Nesse viés, o Estado é ineficiente, por não gerenciar recursos suficientes para que toda a população tenha acesso às instruções de literacia familiar da Política Nacional de Alfabetização (PNA). Essa lógica é compreendida uma vez que a internet, ferramenta de alcance a ela, não é de domínio geral, o que é confirmado pelo IBGE (Instituto Brasileiro de Geografia e Estatística), ao afirmar que 40% da população não possui acesso estável ao meio virtual. Em vista disso, essa parcela populacional fica excluída do aporte estatal para a leitura. Posto isso, o papel cativante do regime na efetivação da proposta torna-se frágil e o seu importante papel cognitivo de preparar a criança para os primeiros anos escolares e de fortalecer os vínculos familiares torna-se periférico. Logo, deve-se intervir no problema.

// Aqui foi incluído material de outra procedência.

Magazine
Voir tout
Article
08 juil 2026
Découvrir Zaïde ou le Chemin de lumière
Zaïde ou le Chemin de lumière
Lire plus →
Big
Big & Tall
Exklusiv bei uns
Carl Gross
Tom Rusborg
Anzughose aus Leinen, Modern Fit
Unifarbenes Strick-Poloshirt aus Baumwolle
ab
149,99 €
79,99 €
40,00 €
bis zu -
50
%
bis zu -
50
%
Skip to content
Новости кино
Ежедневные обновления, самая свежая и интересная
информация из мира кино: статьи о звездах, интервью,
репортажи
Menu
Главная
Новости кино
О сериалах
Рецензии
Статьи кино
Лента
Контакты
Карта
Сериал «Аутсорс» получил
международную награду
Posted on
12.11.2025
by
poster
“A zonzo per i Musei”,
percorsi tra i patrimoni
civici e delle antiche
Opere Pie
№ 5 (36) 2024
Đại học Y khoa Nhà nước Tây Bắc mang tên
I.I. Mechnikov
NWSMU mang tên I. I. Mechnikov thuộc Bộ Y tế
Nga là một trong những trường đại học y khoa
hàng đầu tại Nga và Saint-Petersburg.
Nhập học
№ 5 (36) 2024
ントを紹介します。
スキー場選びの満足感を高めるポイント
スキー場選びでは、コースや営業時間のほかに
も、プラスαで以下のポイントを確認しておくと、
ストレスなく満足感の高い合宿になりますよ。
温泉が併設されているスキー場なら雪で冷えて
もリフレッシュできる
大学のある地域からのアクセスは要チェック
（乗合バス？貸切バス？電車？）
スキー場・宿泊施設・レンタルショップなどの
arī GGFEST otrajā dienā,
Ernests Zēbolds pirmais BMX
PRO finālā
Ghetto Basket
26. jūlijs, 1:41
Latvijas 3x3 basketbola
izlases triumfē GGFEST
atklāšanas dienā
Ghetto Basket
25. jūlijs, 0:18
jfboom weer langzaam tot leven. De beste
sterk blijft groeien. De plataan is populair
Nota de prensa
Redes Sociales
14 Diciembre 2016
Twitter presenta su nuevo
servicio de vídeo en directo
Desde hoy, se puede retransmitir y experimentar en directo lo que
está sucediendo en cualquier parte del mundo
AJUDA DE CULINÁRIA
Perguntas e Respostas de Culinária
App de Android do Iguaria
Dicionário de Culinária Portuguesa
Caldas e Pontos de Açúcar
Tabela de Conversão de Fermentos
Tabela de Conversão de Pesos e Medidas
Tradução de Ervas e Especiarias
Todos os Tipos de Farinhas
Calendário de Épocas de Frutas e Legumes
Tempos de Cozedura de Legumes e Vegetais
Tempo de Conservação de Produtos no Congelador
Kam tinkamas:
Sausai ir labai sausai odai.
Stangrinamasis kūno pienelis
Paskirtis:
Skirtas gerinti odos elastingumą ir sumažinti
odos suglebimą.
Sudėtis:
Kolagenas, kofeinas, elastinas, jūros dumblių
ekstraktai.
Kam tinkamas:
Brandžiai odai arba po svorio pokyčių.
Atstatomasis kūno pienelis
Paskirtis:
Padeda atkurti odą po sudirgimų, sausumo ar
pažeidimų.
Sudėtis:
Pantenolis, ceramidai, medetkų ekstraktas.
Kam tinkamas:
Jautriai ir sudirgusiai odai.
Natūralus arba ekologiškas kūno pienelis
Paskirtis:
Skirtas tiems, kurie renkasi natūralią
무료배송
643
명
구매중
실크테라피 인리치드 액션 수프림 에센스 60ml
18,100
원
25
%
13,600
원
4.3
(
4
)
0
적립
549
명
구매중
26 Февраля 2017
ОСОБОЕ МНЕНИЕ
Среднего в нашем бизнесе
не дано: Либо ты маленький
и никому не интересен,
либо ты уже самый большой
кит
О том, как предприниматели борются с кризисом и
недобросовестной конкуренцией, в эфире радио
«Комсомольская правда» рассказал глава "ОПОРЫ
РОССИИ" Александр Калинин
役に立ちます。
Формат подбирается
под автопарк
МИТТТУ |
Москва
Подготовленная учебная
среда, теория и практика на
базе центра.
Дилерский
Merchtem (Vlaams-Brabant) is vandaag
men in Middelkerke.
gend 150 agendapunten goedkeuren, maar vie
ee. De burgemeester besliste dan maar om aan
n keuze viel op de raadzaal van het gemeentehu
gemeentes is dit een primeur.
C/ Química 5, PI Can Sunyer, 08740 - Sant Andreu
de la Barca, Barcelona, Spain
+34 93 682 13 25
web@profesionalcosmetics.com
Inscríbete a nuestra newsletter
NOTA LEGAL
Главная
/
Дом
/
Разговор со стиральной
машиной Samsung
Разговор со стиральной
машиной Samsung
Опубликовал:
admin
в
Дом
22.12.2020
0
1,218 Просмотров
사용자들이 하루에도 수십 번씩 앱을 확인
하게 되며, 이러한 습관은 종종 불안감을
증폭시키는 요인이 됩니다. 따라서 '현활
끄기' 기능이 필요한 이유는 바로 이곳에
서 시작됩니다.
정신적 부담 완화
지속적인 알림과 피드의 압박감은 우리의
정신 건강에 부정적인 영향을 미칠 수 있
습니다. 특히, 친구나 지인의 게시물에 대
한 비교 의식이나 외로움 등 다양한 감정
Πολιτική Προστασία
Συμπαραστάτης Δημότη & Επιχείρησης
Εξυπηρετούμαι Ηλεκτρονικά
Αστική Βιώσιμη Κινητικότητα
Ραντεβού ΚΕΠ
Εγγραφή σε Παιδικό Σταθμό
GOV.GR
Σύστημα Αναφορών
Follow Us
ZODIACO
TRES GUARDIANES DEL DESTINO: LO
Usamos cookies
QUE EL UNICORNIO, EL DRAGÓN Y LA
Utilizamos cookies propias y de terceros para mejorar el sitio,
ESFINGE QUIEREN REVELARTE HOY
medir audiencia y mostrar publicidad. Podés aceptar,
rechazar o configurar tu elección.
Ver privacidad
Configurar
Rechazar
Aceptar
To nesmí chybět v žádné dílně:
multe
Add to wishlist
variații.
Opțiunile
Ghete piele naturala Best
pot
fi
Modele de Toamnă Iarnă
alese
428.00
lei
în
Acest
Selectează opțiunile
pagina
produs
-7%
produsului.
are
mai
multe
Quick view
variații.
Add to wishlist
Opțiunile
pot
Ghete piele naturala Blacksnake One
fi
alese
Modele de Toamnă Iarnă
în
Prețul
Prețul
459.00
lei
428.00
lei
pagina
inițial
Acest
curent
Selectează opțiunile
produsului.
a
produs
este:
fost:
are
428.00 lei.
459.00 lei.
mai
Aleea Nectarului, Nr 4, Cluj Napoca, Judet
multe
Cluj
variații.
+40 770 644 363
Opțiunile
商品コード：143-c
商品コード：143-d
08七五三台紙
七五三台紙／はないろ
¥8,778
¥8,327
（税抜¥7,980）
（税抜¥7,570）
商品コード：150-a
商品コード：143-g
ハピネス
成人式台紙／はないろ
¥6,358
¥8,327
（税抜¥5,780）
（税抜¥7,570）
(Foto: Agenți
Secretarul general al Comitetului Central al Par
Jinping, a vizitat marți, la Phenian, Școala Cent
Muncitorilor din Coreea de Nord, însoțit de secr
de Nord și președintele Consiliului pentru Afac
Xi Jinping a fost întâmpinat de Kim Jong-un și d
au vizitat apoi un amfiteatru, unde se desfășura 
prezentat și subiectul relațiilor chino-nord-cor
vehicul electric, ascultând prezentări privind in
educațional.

Além disso, o legado histórico é um fator colaborativo para que a importância da literacia familiar não seja considerada prioridade por muitos. Isso se dá porque o Brasil se desenvolveu como uma colônia de exploração, de modo que o hábito de ler foi aplicado majoritariamente para a elite e, atualmente, como resultado, mais da população não tem essa cultura, de acordo com o G1. Desse modo, é possível analisar o atraso em sua aplicabilidade até os dias atuais, pois a população pouco conhece os benefícios dessa prática. Posto isso, a sua importãncia no processo de leitura, entre pais e filhos, não é reconhecido na sociedade, o que é causado pela pouca ação estatal em fomentar a mobilização das famílias sobre seu papel. Assim, reafirmam-se os resultados históricos como parte da problemática.
Portanto, é crucial que medidas sejam tomadas para facilitar a leitura familiar. Em suma, o Governo, mais especificamente o Ministério da Educação, deve orientar recursos financeiros à contratação de novos funcionários, por meio de concursos públicos, para que se possa ampliar a medida em destaque. Dessa forma, deverão ser criados pacotes de internet para a população que não possui acesso a tal, de forma que possam seguir as intruções virtuais do PNA e, também, deve-se criar um conjunto de minicursos, ministrados por especialistas contratados, destinados aos pais de crianças em fase de letramento, lhes ensinando formas de efetivar a leitura familiar no âmbito doméstico. Nesse plano, busca-se garantir a superação da ineficiência estatal e do legado histórico.